Admittedly, I don’t like being conned, and advertising is unavoidably in the con game (if something was really good and necessary, it’d sell by word of mouth), but it’s a minor con and the advantages of keeping in touch with my friends is worth putting up with the liars and the spivs, so long as they obey the law. But advertisers research how best to con their victims, and they do so, I understand, using short, small, psychological experiments. From that, they work out how to get people to behave in the way they want, in the way that gets them to respond to their ad. Faceboot use the same psychological experiments to keep their users predictable and presentable to their advertisers.

image: concrete abuse of text

If faceboot is dependent on such psychology, then I wonder if their underlying problem might be twofold:

  1. Short term experiments produce short term results. That’s fine for adverts, they want to make a sale now, not in a decade’s time. But short term results are no good for a long term service, such as faceboot. What works now does not work forever. What is enjoyable today is not enjoyable when repeated endlessly. I like brussel sprouts, but I would not like brussel sprouts every day forever and ever amen. Faceboot should consider the results of long term experiments, which means they need to fund them, which makes them far more expensive. They probably also need to ensure that experiments have a much wider range of participants than a professors’ pet students.
  2. Psychological experiments are notoriously unrepeatable. It’s a serious problem. In consequence, the results of one small experiment are hardly worth reading. It’s only when experiments are repeated by different researchers, and the results are confirmed, that the idea explored gains value.

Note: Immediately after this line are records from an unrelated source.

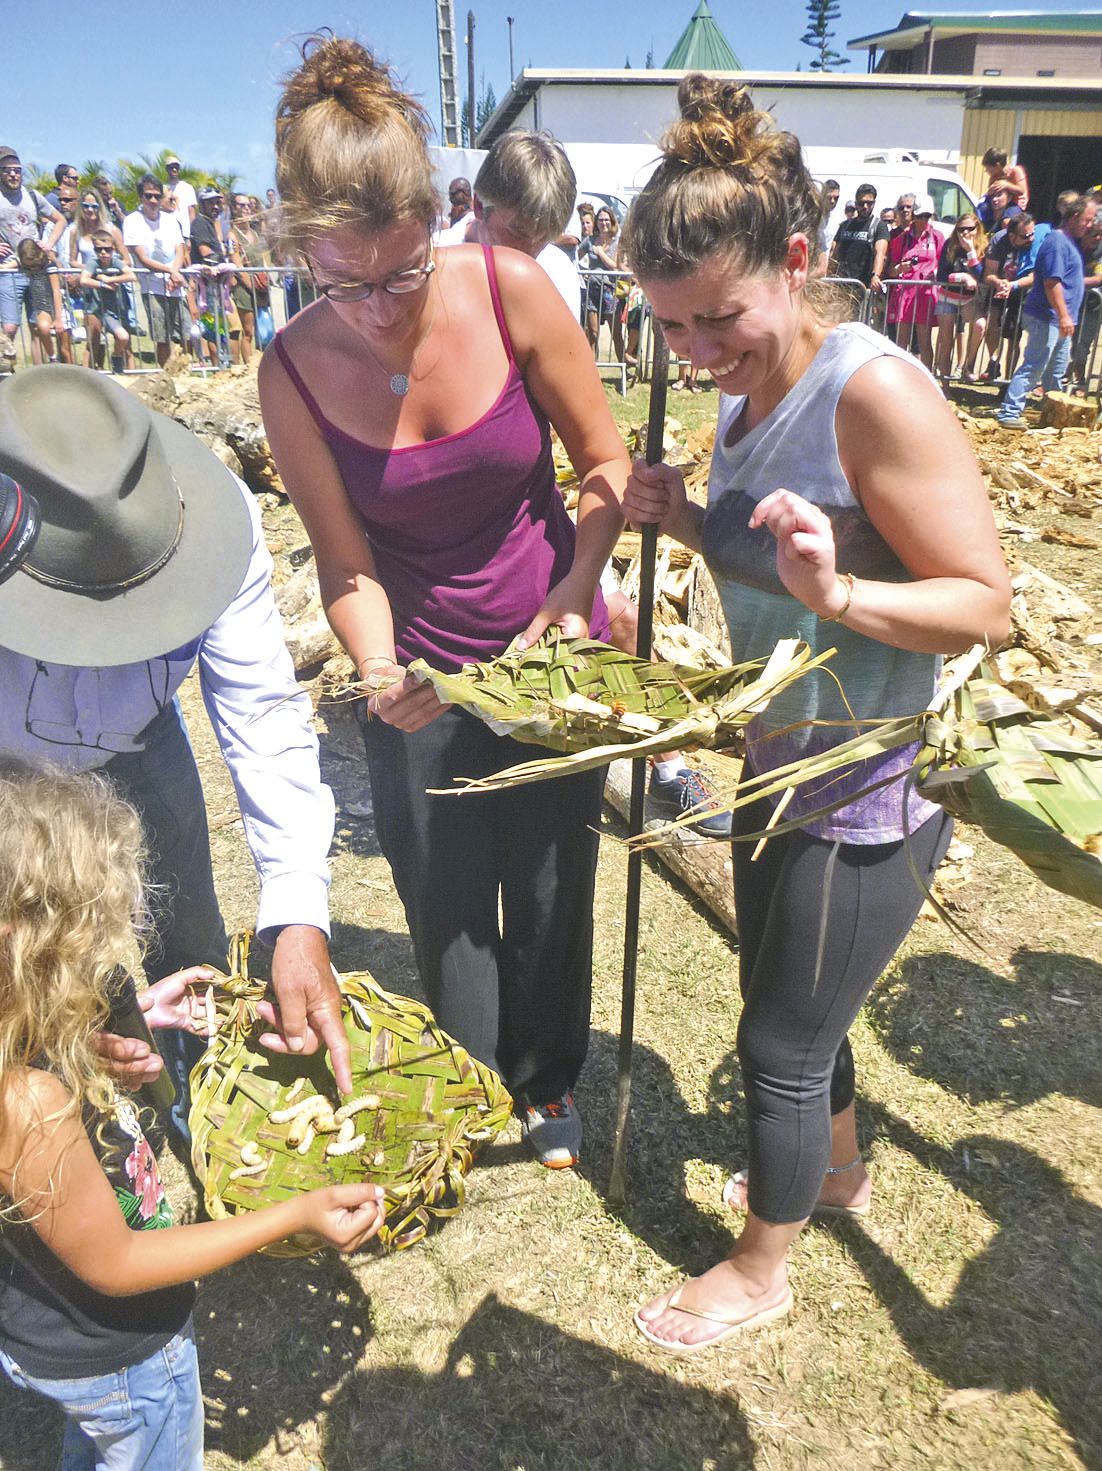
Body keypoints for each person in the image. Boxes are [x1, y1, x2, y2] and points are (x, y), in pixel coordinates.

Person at [621, 74, 1010, 1352]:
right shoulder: (741, 390)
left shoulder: (873, 390)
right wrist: (683, 518)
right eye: (671, 328)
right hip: (777, 759)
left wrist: (837, 589)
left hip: (868, 780)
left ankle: (759, 1264)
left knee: (778, 1038)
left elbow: (982, 604)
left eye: (718, 319)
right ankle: (834, 1173)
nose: (696, 353)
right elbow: (764, 555)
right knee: (797, 997)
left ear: (795, 262)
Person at [259, 34, 628, 1169]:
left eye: (402, 273)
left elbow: (605, 469)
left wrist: (573, 592)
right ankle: (474, 1081)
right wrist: (376, 670)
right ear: (300, 252)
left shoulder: (513, 290)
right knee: (446, 893)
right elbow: (343, 559)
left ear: (439, 215)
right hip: (414, 667)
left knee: (556, 879)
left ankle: (551, 1080)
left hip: (547, 646)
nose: (378, 305)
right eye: (343, 284)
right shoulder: (288, 372)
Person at [0, 762, 384, 1471]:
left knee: (96, 1440)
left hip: (51, 1331)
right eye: (89, 936)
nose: (103, 955)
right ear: (29, 938)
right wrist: (296, 1214)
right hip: (122, 1350)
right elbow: (118, 1262)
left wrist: (137, 1017)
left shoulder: (16, 1024)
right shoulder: (26, 1102)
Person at [0, 365, 352, 1132]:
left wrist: (299, 912)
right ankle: (40, 1119)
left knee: (188, 944)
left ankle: (201, 1105)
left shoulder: (216, 519)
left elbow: (263, 713)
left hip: (142, 745)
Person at [440, 130, 582, 319]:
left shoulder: (558, 271)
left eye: (544, 237)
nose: (531, 253)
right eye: (518, 232)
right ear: (479, 205)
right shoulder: (432, 263)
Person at [997, 192, 1098, 427]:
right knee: (1035, 365)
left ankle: (1055, 418)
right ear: (1073, 216)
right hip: (1048, 317)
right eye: (1088, 219)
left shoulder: (1069, 242)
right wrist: (1063, 315)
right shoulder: (1057, 243)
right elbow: (1052, 282)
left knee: (1056, 371)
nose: (1090, 225)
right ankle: (1009, 413)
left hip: (1060, 319)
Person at [0, 146, 66, 373]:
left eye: (17, 170)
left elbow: (60, 220)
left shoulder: (33, 196)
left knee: (38, 325)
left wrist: (49, 244)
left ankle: (38, 375)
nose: (13, 174)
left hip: (37, 267)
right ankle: (6, 374)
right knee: (9, 327)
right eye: (7, 170)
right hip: (9, 269)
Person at [123, 173, 189, 368]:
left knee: (187, 332)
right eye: (148, 195)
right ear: (140, 197)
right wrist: (171, 272)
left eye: (157, 196)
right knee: (162, 336)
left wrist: (174, 272)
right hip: (152, 287)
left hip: (175, 285)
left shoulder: (170, 220)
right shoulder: (132, 221)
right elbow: (143, 258)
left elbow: (180, 249)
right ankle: (166, 375)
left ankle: (187, 371)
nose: (153, 200)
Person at [71, 187, 133, 370]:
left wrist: (110, 276)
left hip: (114, 290)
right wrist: (92, 271)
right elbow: (72, 260)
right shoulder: (76, 231)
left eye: (94, 206)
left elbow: (126, 259)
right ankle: (90, 376)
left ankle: (126, 373)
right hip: (91, 291)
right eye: (86, 206)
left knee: (123, 337)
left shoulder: (111, 230)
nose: (90, 210)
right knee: (93, 337)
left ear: (100, 207)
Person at [981, 210, 1047, 381]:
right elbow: (988, 273)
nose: (1030, 238)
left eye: (1032, 233)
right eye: (1025, 236)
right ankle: (994, 362)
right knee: (991, 325)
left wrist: (1012, 285)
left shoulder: (1036, 242)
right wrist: (998, 282)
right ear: (1012, 236)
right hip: (1000, 288)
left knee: (1013, 336)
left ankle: (1008, 382)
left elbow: (1034, 276)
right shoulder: (999, 240)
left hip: (1022, 292)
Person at [885, 193, 941, 369]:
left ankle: (926, 378)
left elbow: (943, 264)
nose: (924, 220)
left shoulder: (937, 237)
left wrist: (935, 272)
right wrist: (900, 269)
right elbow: (891, 270)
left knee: (924, 342)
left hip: (925, 295)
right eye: (920, 216)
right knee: (901, 342)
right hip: (904, 294)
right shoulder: (901, 240)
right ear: (914, 216)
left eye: (927, 216)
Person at [934, 212, 988, 384]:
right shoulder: (950, 245)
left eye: (969, 229)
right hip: (947, 296)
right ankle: (945, 383)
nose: (965, 233)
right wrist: (962, 278)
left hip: (969, 299)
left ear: (977, 228)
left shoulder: (983, 246)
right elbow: (942, 274)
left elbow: (982, 275)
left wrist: (971, 251)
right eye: (960, 229)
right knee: (946, 340)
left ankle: (968, 365)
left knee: (980, 325)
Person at [79, 231, 137, 371]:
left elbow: (132, 275)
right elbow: (84, 279)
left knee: (124, 338)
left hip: (114, 310)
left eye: (107, 249)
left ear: (113, 249)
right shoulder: (93, 262)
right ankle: (87, 374)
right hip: (96, 309)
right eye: (99, 249)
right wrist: (102, 284)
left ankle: (117, 358)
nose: (103, 253)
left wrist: (110, 279)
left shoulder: (116, 261)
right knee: (93, 343)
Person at [164, 155, 197, 224]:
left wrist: (189, 231)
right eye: (172, 167)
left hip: (185, 232)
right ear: (167, 169)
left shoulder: (188, 188)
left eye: (176, 167)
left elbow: (192, 213)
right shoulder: (163, 189)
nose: (174, 170)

If I were in faceboot’s shoes, I’d roll back a lot of the subtle lies and do my utmost to keep users involved. The more users, the more marks faceboot can’t present their customers, the advertisers. As things are, given how the service appears to be, and given their unfortunately recent record of lying to advertisers about views and regularly being caught abusing people’s privacy, if I were an advertiser I’d be seriously looking for alternatives.

I’d like to find a service that allows me to keep in touch with my international friends. That service used to be faceboot. But now faceboot blocks me from doing what I want to do. I’d like to find an alternative.

Mind you, that won’t be so easy. I want to keep in touch with my international contacts. They want to keep in touch with me. We need to use the same contact mechanism. At the moment, that is faceboot. Once, it was cix. But if I drop faceboot, where do I go? My contacts are there. So until we all move away, and gravitate somewhere else, I stick to faceboot.

That’s why faceboot still has the chance to sort itself out. But I’m not optimistic. Why should faceboot pivot towards their users when all those other social sites failed to do so?

What I will do is open accounts on a good number of social sites, and see whether any of my contacts gravitate towards one of them. I suspect not. However, I’ll still do so on the grounds that if I’m wrong, it’ll be rather good.


UPDATE: since I posted this, faceboot’s most recent news feed has got a little better, and sometimes actually notices temporal order. It’s still not nearly good enough, but it’s better. Unfortunately, they’ve also introduced a feature that actually blocks me posting replies to news feed posts in firefox! I have no clue whether the latter is deliberate, or a bizarre consequence of my exact combination of plugins, although I suspect the former given firefox can sometimes block both hack malicious and head malicious adverts, given blocking the latter is very much against the immediate interest of a company that sells adverts.